Fin politique sous des dehors bourrus, celui que nos médias ne désignent plus que comme « le chef de la junte » réunit alors les responsables des armées qui l’avaient suivi dans un Comité National pour la Paix et l’Ordre qui administre depuis le pays. Instaurant la nouvelle devise stabilité – prospérité – pérennité, il fixe dans le marbre de la tutelle royale les douze points de la « thaï-icité » (voir encadré), l’identité nationale thaïlandaise.

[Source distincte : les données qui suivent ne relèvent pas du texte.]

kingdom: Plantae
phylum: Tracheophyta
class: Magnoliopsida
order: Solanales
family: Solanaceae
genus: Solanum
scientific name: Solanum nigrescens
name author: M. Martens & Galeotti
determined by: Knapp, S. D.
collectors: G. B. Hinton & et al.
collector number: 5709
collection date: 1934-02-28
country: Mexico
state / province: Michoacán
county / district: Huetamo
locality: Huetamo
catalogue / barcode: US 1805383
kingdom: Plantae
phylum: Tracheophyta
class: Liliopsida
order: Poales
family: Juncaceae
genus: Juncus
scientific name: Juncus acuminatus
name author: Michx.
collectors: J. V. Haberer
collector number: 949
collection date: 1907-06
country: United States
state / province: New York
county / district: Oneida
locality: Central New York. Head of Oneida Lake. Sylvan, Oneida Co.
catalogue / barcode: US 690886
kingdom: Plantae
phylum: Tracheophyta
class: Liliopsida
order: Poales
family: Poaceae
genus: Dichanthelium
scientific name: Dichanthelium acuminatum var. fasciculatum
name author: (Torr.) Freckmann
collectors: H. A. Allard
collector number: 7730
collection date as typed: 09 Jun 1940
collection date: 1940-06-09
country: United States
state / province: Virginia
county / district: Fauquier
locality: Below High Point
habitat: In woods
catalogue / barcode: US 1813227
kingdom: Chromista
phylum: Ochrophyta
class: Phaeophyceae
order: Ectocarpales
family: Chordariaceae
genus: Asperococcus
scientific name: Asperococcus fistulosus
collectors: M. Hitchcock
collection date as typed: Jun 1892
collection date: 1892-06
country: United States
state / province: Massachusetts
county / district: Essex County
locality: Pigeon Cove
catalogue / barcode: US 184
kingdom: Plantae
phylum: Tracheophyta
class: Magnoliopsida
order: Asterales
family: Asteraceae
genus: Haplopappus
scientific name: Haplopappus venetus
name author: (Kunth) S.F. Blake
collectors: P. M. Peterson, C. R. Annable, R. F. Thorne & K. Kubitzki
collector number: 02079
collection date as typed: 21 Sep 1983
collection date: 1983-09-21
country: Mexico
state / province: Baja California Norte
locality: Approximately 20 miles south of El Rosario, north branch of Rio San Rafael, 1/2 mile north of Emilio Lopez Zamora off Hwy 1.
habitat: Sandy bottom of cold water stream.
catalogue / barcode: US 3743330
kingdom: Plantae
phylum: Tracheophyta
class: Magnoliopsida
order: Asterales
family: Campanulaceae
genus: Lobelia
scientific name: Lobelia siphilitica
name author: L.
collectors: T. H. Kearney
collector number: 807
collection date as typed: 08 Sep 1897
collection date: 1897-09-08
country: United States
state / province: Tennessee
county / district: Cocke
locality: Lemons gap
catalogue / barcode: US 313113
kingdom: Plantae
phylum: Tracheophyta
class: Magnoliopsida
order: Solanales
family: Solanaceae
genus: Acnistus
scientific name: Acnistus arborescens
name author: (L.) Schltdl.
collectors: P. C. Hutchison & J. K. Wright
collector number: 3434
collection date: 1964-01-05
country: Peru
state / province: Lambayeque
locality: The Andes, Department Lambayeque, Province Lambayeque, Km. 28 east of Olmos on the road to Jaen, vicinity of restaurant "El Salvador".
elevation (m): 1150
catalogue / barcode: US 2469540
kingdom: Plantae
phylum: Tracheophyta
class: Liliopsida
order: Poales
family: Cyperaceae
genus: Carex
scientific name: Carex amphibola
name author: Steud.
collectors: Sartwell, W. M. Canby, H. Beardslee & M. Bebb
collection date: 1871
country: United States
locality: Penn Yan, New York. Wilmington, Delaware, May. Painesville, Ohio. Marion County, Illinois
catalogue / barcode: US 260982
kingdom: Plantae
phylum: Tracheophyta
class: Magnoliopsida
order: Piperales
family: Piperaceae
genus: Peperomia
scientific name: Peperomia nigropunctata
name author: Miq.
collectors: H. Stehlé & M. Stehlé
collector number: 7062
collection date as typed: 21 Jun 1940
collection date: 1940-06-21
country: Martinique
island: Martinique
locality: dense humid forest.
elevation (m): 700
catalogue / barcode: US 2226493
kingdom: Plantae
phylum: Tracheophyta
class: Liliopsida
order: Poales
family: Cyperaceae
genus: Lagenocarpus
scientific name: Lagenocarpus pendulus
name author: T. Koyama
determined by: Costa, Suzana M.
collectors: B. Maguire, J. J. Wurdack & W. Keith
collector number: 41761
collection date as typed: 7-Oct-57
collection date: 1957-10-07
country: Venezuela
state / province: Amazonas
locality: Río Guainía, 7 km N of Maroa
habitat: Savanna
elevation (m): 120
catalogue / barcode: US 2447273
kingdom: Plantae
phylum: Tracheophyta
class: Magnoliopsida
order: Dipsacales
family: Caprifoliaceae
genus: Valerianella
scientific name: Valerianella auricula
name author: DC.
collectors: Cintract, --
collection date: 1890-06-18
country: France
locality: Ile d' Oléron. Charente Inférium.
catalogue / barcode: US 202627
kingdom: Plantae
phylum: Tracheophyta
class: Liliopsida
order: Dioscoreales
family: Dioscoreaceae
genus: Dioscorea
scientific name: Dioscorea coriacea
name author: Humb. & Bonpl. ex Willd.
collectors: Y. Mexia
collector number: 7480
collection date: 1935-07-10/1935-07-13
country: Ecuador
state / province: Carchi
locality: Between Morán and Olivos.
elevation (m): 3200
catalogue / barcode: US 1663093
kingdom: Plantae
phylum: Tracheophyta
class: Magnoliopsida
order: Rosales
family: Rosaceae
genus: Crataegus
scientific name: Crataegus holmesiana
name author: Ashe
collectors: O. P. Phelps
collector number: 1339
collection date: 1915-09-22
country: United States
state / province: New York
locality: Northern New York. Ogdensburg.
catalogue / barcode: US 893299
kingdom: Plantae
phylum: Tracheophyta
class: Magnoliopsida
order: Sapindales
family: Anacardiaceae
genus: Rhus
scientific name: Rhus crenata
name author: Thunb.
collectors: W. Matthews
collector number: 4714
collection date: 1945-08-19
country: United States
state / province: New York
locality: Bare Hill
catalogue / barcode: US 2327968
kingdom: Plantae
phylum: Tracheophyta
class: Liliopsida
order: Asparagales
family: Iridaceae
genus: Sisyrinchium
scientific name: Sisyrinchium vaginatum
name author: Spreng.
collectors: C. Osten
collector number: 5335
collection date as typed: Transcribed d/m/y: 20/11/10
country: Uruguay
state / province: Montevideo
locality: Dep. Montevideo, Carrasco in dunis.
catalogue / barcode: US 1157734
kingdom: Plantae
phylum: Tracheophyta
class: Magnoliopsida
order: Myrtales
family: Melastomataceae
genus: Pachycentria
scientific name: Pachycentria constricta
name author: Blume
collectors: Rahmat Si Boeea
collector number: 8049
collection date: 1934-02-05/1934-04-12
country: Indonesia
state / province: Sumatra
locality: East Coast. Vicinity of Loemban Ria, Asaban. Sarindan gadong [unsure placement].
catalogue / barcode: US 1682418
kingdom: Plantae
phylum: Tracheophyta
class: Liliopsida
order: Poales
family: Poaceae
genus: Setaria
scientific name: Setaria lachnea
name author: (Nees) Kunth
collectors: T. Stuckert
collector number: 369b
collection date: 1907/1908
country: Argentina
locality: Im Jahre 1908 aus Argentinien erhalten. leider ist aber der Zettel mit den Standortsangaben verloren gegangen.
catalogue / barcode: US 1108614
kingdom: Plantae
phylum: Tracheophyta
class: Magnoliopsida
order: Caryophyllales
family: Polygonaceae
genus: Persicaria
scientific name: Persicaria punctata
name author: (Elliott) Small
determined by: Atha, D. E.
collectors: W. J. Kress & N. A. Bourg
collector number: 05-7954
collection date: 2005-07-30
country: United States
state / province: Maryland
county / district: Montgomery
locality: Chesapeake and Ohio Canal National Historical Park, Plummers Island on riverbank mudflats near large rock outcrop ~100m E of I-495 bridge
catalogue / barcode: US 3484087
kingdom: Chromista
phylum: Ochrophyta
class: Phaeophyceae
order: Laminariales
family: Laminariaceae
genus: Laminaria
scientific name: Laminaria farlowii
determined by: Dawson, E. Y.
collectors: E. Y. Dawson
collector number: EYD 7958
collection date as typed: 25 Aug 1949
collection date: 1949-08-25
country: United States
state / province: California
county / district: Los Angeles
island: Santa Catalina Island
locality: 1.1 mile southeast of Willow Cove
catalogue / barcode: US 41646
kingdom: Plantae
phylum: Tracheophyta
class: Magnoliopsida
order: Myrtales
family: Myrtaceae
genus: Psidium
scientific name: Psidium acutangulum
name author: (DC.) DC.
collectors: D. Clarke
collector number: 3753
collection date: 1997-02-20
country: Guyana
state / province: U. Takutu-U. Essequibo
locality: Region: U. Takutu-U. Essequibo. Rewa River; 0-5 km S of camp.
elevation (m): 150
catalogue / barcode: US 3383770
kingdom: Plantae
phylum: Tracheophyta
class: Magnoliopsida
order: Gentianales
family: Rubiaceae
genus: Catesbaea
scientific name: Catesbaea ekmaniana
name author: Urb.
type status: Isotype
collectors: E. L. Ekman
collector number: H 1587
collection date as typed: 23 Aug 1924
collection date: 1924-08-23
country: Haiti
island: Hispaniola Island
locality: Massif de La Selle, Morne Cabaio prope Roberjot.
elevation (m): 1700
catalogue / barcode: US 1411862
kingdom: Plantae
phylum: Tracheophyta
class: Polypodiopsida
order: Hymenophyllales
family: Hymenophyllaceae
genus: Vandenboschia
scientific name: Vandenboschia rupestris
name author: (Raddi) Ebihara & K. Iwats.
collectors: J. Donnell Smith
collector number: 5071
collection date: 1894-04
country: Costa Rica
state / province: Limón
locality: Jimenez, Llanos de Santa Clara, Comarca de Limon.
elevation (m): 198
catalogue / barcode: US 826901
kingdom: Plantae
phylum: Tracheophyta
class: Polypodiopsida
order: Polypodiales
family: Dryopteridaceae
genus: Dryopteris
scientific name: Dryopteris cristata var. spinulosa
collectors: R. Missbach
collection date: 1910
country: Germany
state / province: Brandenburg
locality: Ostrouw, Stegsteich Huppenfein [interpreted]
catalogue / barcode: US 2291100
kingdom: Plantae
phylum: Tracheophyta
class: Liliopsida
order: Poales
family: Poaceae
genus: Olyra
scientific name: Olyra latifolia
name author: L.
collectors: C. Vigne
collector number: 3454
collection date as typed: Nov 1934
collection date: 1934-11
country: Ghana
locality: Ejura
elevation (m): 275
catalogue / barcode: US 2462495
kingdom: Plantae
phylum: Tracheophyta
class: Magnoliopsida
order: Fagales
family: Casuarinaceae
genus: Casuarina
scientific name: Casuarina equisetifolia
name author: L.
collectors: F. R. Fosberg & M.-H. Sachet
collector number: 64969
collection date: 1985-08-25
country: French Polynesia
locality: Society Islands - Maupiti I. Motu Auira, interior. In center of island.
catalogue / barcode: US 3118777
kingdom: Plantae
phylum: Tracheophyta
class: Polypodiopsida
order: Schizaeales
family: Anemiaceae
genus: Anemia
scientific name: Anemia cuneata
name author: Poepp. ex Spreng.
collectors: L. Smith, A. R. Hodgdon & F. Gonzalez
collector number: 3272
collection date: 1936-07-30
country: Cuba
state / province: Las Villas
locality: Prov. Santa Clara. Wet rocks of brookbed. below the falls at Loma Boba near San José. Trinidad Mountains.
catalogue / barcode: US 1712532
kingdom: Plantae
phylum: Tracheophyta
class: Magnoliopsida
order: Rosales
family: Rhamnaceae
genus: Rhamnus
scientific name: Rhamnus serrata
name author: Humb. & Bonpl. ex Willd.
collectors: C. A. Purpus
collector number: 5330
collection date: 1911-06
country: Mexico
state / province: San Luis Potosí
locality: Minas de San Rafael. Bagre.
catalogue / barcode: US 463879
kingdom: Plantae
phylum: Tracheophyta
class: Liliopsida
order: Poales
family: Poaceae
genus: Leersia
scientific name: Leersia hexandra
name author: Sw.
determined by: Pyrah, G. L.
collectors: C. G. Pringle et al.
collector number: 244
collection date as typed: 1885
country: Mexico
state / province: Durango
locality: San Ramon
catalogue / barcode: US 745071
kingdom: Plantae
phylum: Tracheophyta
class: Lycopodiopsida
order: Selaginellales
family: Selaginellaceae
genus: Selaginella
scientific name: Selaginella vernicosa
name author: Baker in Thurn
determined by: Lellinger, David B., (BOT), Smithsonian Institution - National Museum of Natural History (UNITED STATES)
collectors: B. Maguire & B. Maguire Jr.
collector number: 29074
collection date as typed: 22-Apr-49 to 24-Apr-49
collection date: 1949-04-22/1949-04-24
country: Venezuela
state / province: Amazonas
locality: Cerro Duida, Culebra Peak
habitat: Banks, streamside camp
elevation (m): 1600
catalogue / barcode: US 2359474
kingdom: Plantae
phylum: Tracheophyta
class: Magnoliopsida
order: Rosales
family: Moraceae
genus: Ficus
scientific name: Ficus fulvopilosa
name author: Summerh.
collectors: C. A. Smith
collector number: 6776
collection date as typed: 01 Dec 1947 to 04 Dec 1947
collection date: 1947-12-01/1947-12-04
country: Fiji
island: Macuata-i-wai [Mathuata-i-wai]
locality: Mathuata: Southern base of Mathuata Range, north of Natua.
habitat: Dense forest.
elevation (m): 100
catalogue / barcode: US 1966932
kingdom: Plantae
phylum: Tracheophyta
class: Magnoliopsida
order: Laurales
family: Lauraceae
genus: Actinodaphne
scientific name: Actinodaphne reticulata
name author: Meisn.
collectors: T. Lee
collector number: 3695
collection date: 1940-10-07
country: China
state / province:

Déployant dans un esprit tout maurrassien la critique du système majoritaire « un homme, une voix », le général Prayut Chan-O-Cha fait approuver par référendum à l’été 2016 une nouvelle constitution tempérant la vieille règle des démocraties occidentales par un renforcement des pouvoirs des corps organiques du royaume, soucieux de refonder pour le XXIe siècle la légitimité monarchique thaïlandaise dans l’étendue de ses prérogatives naturelles. Sous les auspices de ces nouvelles institutions, le dernier roi de la dynastie Chakri, Maha Vajiralongkorn, 65 ans, proclamé monarque début décembre 2016 sous le nom de Rama X, devrait bientôt être couronné, réaffirmant l’intemporalité de la monarchie thaïlandaise.

Encadré (dans le texte)

LES DOUZE VALEURS DE LA « THAÏ-ICITÉ » 

1. AMOUR DE LA NATION, DE LA RELIGION ET DE LA MONARCHIE.
2. HONNÊTETÉ, SENS DU SACRIFICE, PATIENCE ET BONNES INTENTIONS ENVERS LA COLLECTIVITÉ.
3. GRATITUDE ENVERS LES PARENTS, LES DIRIGEANTS ET LES ENSEIGNANTS.
4. PERSÉVÉRANCE DANS L’APPRENTISSAGE.
5. PRÉSERVATION DE NOTRE BELLE CULTURE THAÏLANDAISE.
6. MORALITÉ, LOYAUTÉ, BONNES INTENTIONS ET PARTAGE.
7. CORRECTE COMPRÉHENSION DE LA DÉMOCRATIE AVEC LE ROI COMME CHEF D’ÉTAT.
8. DISCIPLINE, RESPECT POUR LA LOI ET LA HIÉRARCHIE SOCIALE.
9. APPLICATION, DANS SES ACTES ET SES PENSÉES, DES PRINCIPES RECOMMANDÉS PAR LE ROI.
10. APPLICATION DES PRINCIPES DE L’ÉCONOMIE DE SUFFISANCE TELLE QUE RECOMMANDÉE PAR LE ROI.
11. FORCE PHYSIQUE ET MENTALE CONTRE LES BAS INSTINCTS ET LA CUPIDITÉ.
12. ATTACHEMENT AU BIEN NATIONAL AU DÉTRIMENT DES INTÉRÊTS PARTICULIERS.